I'm quite hes­i­tant as whether this last change is an ac­tu­al im­prove­ment or not. On one side, a loop with a con­di­tion in­side of it wasn't par­tic­u­lar­ly el­e­gant. On the oth­er hand, it takes more time to un­der­stand what's go­ing on when look­ing at the new code. Sim­i­lar­ly, one could move the con­di­tion to a dif­fer­ent func­tion, isSpace(), but is it worth it? I don't know.

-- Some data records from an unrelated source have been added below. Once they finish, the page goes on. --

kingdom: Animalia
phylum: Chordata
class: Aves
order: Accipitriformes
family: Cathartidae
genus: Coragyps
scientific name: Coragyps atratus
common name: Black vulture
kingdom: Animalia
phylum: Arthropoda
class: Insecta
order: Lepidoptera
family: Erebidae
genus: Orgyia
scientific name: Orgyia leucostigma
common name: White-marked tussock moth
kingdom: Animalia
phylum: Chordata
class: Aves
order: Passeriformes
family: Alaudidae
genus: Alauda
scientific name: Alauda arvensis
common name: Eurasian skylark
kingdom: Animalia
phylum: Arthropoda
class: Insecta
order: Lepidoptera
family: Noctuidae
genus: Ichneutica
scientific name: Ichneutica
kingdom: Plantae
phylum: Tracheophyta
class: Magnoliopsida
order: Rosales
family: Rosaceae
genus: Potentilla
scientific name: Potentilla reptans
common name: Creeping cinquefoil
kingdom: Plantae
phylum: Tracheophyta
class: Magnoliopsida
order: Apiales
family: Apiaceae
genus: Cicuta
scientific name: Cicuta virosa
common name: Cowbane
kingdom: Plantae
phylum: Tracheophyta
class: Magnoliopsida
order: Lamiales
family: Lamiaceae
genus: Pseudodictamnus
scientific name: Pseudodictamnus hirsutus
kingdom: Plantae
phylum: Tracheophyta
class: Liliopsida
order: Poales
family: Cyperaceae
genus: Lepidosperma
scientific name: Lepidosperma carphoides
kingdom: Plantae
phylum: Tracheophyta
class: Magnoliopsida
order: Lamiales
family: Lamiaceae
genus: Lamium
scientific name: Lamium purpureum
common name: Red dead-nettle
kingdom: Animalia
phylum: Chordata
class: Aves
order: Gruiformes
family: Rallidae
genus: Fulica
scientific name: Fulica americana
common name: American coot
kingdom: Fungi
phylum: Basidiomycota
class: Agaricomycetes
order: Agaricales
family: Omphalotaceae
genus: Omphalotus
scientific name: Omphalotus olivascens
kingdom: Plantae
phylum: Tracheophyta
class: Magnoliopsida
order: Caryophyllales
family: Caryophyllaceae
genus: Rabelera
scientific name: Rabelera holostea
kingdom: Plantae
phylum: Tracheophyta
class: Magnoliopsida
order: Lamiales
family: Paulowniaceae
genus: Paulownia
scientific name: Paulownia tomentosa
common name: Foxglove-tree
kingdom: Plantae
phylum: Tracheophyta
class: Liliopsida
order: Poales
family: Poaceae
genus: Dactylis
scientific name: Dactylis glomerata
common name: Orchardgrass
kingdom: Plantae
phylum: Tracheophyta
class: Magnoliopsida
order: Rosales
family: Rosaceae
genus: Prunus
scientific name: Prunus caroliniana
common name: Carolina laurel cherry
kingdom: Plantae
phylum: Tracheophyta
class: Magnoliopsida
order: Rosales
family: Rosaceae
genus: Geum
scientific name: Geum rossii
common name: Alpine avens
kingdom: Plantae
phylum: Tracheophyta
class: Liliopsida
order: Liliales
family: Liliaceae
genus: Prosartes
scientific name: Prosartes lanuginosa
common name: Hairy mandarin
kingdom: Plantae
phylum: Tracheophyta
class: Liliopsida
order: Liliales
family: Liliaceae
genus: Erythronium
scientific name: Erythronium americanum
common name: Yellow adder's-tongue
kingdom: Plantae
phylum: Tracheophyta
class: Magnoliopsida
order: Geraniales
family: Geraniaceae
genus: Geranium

Here's an al­ter­na­tive which doesn't in­volve any sep­a­ra­tion be­tween the left trim and the right trim, and reuses the ap­proach I start­ed to im­ple­ment above:

function trim(text) {
    let start = -1;
    let end = 0;
    for (let i = 0; i < text.length; ++i) {
        if (text[i] !== " ") {
            start = start === -1 ? i : start;
            end = i;
        }
    }

    return text.slice(start, end + 1);
}

This one goes in a sin­gle loop, and records the po­si­tions of the first and the last char­ac­ters it finds. At first, it seems more op­ti­mized than the ear­li­er ver­sion. How­ev­er, it all de­pends on the ac­tu­al strings be­ing trimmed. If you give it a very long string with spaces nei­ther at the be­gin­ning, nor at the end, the al­go­rithm will per­form ac­tu­al­ly rather poor­ly. When the ear­li­er so­lu­tion would stop the loop im­me­di­ate­ly, the sec­ond al­go­rithm will walk through the en­tire string, need­less­ly.

Aside per­for­mance con­sid­er­a­tions, I would think about the ac­tu­al in­ter­face and how would it be used. In fact, the ear­ly ap­proach has a ben­e­fit of be­ing able to pro­vide, sep­a­rate­ly, the left and right trim­ming func­tions. This can be­come handy, as some­times, one doesn't want to trim on both sides, but only one. This makes the first ap­proach my pre­ferred one.